_GIVEN PROBLEM 1_.
State how many lines of the entries contain the string "qCreatedBy", treating uppercase and lowercase as different. Reply with the number alone.

_SOURCE EXCERPT_.
I seek to plumb the collective wisdom of this group.

(1) What is the optimum power craft for a couple's four-week trip up the Inner Passage, in your opinion? Specify length, beam, hull material, propulsion, essential features.

(2) What is the most *minimal* power craft in which you'd feel safe and comfortable making such a trip?

I'll be happy to tabulate the results and present them here.

Thanks for your input!

Dan
Sep 19
2006
You're right. Peterson did run a Bayliner. Brain fart. Sorry. :-) Chuck
Sep 19
Lined with 5 gal. jerry cans lashed to the cheap aluminum rails. JR

JR
Sep 19
It's the inside boat joke for the inside passage, of course. Harry
Sep 20
Which inner passage and is this a round trip? If it is the inside passage to Alaska, a cruise liner and/or ferry would be nice. G "Dan" <danielarichman@gmail.com> wrote in message Gordon
Sep 19
I'm referring to the waterway that starts in Puget Sound and extends up into Southeast Alaska. Dan
Sep 19
Oh. That trip. A 22' Bayliner. :>} Harry
Sep 19
Good luck. Chuck
Sep 19
I have no first hand experience with the trip or this boat, but fwiw, they claim to be the ticket on their web page:

http://www.allweatherboats.com/

Good Luck on your poll

tak
Sep 20
One faster than 8 knts. And one big enough to avoid killing your shipmate. And one big enough to handle the trip from the top of Vancouver Island to the passage. I understand there are some tidal rips that make the slow trawlers have to wait for slack tide to make the passage at different locations. Probably a 27' minimum powerboat. Calif
Sep 20
There are several areas like you describe. Slower boaters take the traditional step of timing departure, etc, to hit these rapids at or around slack. As do all sailors.

_SOURCE DATA_.
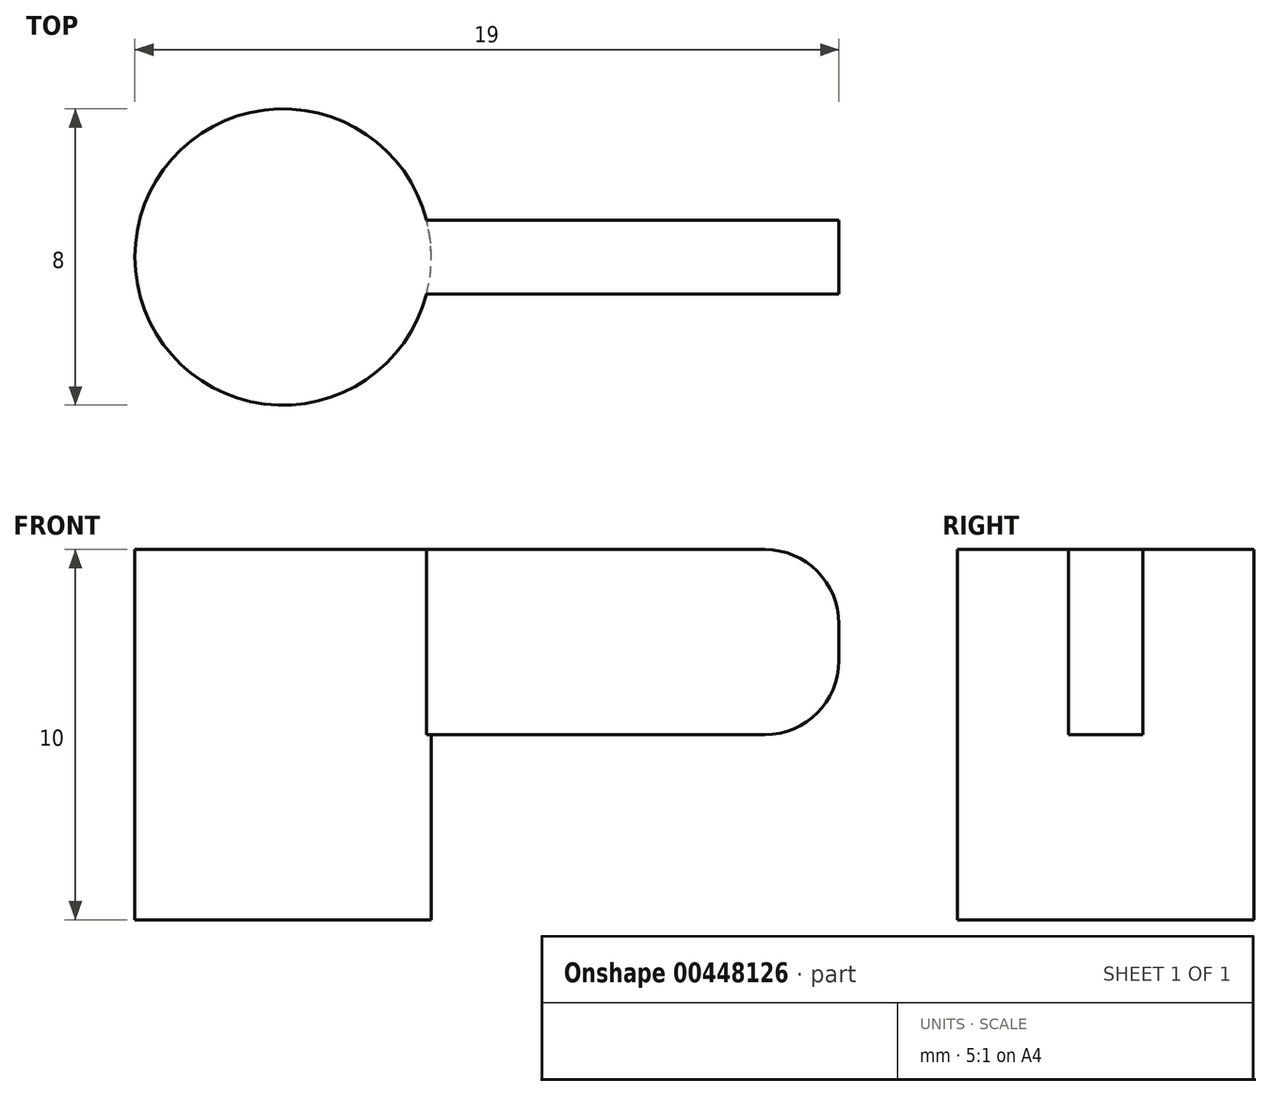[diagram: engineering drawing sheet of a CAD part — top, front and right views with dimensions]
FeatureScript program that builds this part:
annotation { "Feature Type Name" : "Feature", "Feature Type Description" : "" }
export const myFeature = defineFeature(function(context is Context, id is Id, definition is map)
    precondition{}
    {
        {
            var Q0;
            Q0=qCreatedBy(makeId("Top.planeOp"),FACE);
            var sketch = newSketch(context, id + "F0", { "sketchPlane" : qUnion([Q0])});
            skCircle(sketch, "E0", {"center": v(0, 0) * mm, "radius": 4 * mm});
            skSolve(sketch);
        }
        {
            var Q0;
            Q0 = qSketchRegion(id + "F0", true);
            extrude(context, id + "F1", {"entities" : qUnion([Q0]), "depth" : 10 * mm});
        }
        {
            var Q0;
            Q0=makeQuery(id+"F1.opExtrude","CAP_FACE",FACE,{"disambiguationData":[OSD([sQuery(id+"F0.wireOp",EDGE,"E0")])],"isStart":false});
            var sketch = newSketch(context, id + "F2", { "sketchPlane" : qUnion([Q0])});
            skLineSegment(sketch, "E1.bottom", {"start": v(0, 1) * mm, "end": v(15, 1) * mm});
            skLineSegment(sketch, "E1.top", {"start": v(0, -1) * mm, "end": v(15, -1) * mm});
            skLineSegment(sketch, "E1.left", {"start": v(0, 1) * mm, "end": v(0, -1) * mm});
            skLineSegment(sketch, "E1.right", {"start": v(15, 1) * mm, "end": v(15, -1) * mm});
            skPoint(sketch, "E2", {"position": v(0, 0) * mm});
            skSolve(sketch);
        }
        {
            var Q0;
            Q0 = qSketchRegion(id + "F2", true);
            extrude(context, id + "F3", {"entities" : qUnion([Q0]), "operationType" : NewBodyOperationType.ADD, "oppositeDirection" : true, "depth" : 5 * mm});
        }
        {
            var Q0;
            Q0=makeQuery(id+"F3.opExtrude","CAP_EDGE",EDGE,{"disambiguationData":[OSD([sQuery(id+"F2.wireOp",EDGE,"E1.right")])],"isStart":true});
            var Q1;
            Q1=makeQuery(id+"F3.opExtrude","CAP_EDGE",EDGE,{"disambiguationData":[OSD([sQuery(id+"F2.wireOp",EDGE,"E1.right")])],"isStart":false});
            fillet(context, id + "F4", {"entities" : qUnion([Q0, Q1]), "radius" : 2 * mm, "tangentPropagation" : true, "allowEdgeOverflow" : false});
        }
    });
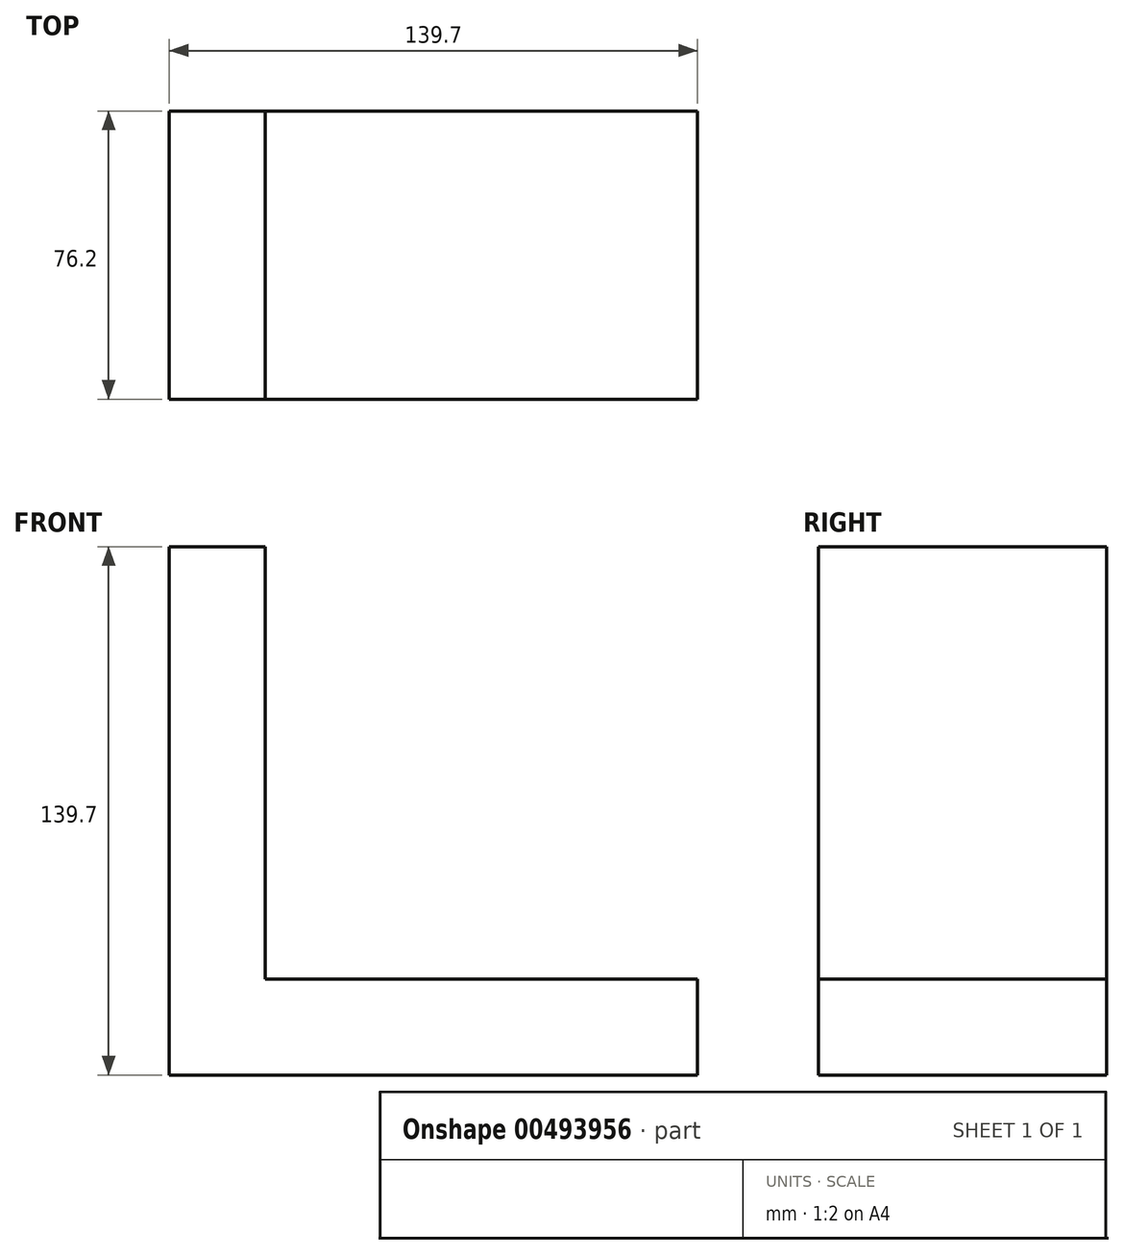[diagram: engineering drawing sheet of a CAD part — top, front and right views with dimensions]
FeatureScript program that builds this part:
annotation { "Feature Type Name" : "Feature", "Feature Type Description" : "" }
export const myFeature = defineFeature(function(context is Context, id is Id, definition is map)
    precondition{}
    {
        {
            var Q0;
            Q0=qCreatedBy(makeId("Front.planeOp"),FACE);
            var sketch = newSketch(context, id + "F0", { "sketchPlane" : qUnion([Q0])});
            skLineSegment(sketch, "E0", {"start": v(0, 0) * mm, "end": v(0, 114.3) * mm});
            skLineSegment(sketch, "E1", {"start": v(0, 114.3) * mm, "end": v(-25.4, 114.3) * mm});
            skLineSegment(sketch, "E2", {"start": v(-25.4, 114.3) * mm, "end": v(-25.4, -25.4) * mm});
            skLineSegment(sketch, "E3", {"start": v(-25.4, -25.4) * mm, "end": v(114.3, -25.4) * mm});
            skLineSegment(sketch, "E4", {"start": v(114.3, -25.4) * mm, "end": v(114.3, 0) * mm});
            skLineSegment(sketch, "E5", {"start": v(114.3, 0) * mm, "end": v(0, 0) * mm});
            skSolve(sketch);
        }
        {
            var Q0;
            Q0 = qSketchRegion(id + "F0", true);
            extrude(context, id + "F1", {"entities" : qUnion([Q0]), "depth" : 76.2 * mm});
        }
    });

_GIVEN PROBLEM 2_.
Reproduce the stretch of the Inner Passage thread from "I seek to plumb" through "such a trip?", word for word.

_EXPECTED ANSWER 1_.
2

_EXPECTED ANSWER 2_.
I seek to plumb the collective wisdom of this group.

(1) What is the optimum power craft for a couple's four-week trip up the Inner Passage, in your opinion? Specify length, beam, hull material, propulsion, essential features.

(2) What is the most *minimal* power craft in which you'd feel safe and comfortable making such a trip?